Jwt Tokens-Specific Remediation in Axum
Remediation focuses on strict validation of JWT claims, using bounded data structures, and avoiding unchecked operations when handling token payloads in Axum. Developers should define precise claim structures with explicit size constraints and validate all incoming values before use. Below are concrete code examples that demonstrate secure handling of JWT tokens in Axum.

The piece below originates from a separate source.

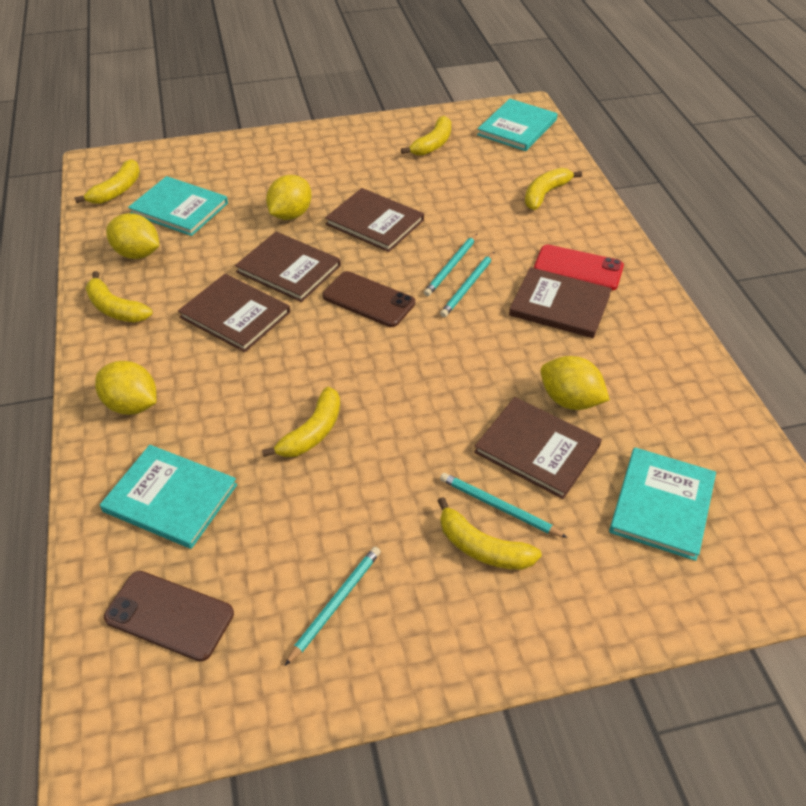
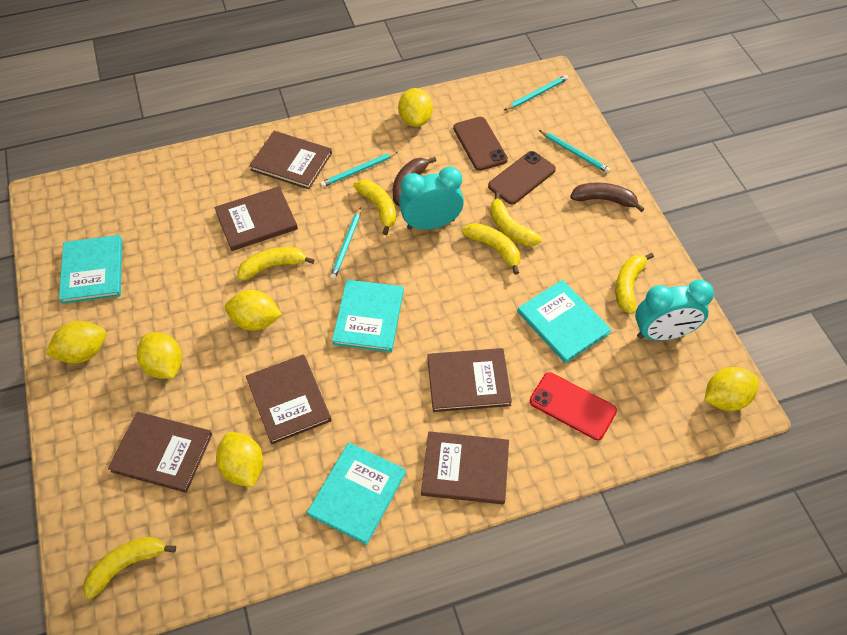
brown banana: 0 -> 2
brown book: 5 -> 6
turquoise clock: 0 -> 2
yellow lemon: 4 -> 6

First, define a claims structure with bounded collections and use strong deserialization rules:
use jsonwebtoken::{decode, Algorithm, DecodingKey, Validation};
use serde::{Deserialize, Serialize};
#[derive(Debug, Serialize, Deserialize)]
struct Claims {
sub: String,
// Limit roles to a reasonable fixed size to prevent unbounded growth
roles: [String; 5],
exp: usize,
}
fn validate_token(token: &str) -> Result<Claims, jsonwebtoken::errors::Error> {
let validation = Validation::new(Algorithm::HS256);
let token_data = decode::<Claims>(token, &DecodingKey::from_secret("secret".as_ref()), &validation)?;
Ok(token_data.claims)
}
This approach enforces a fixed-size array for roles, preventing uncontrolled memory growth. If variable-length lists are necessary, apply explicit length checks before processing:
fn process_claims(claims: &Claims) -> Result<(), &'static str> {
// Enforce a maximum length on roles at runtime
if claims.roles.len() > 5 {
return Err("roles claim exceeds maximum length");
}
// Safe indexing is now guaranteed within bounds
for role in &claims.roles {
// business logic here
}
Ok(())
}
In Axum extractors, validate and clone only necessary fields, avoiding direct use of unchecked user input:
use axum::extract::Extension;
use jsonwebtoken::decode;
async fn jwt_middleware(
Extension(state): Extension<AppState>,
header: axum::http::Header<axum::http::header::AUTHORIZATION>
) -> Result<impl axum::response::IntoResponse, (axum::http::StatusCode, String)> {
let token = header
.to_str()
.map_err(|_| (axum::http::StatusCode::BAD_REQUEST, "Invalid header".to_string()))?
.strip_prefix("Bearer ")
.ok_or_else(|| (axum::http::StatusCode::BAD_REQUEST, "Missing Bearer prefix".to_string()))?;
let claims = validate_token(token).map_err(|e| {
(axum::http::StatusCode::UNAUTHORIZED, format!("Invalid token: {:?}", e))
})?;
// Safe usage after validation
let _user_id = claims.sub;
// proceed with request handling
Ok(axum::http::StatusCode::OK)
}
Additionally, configure the jsonwebtoken validation to reject tokens with unexpected algorithms and enforce strict audience and issuer checks to reduce the attack surface:
let mut validation = Validation::new(Algorithm::HS256);
validation.validate_exp = true;
validation.validate_nbf = true;
validation.audience = Some(vec!["myapp".to_string()]);
validation.issuer = Some(vec!["trusted-issuer".to_string()]);
By combining typed claims, bounded collections, and runtime length validation, developers using Axum can mitigate out-of-bounds write risks associated with JWT token handling while maintaining compatibility with standard Rust security practices.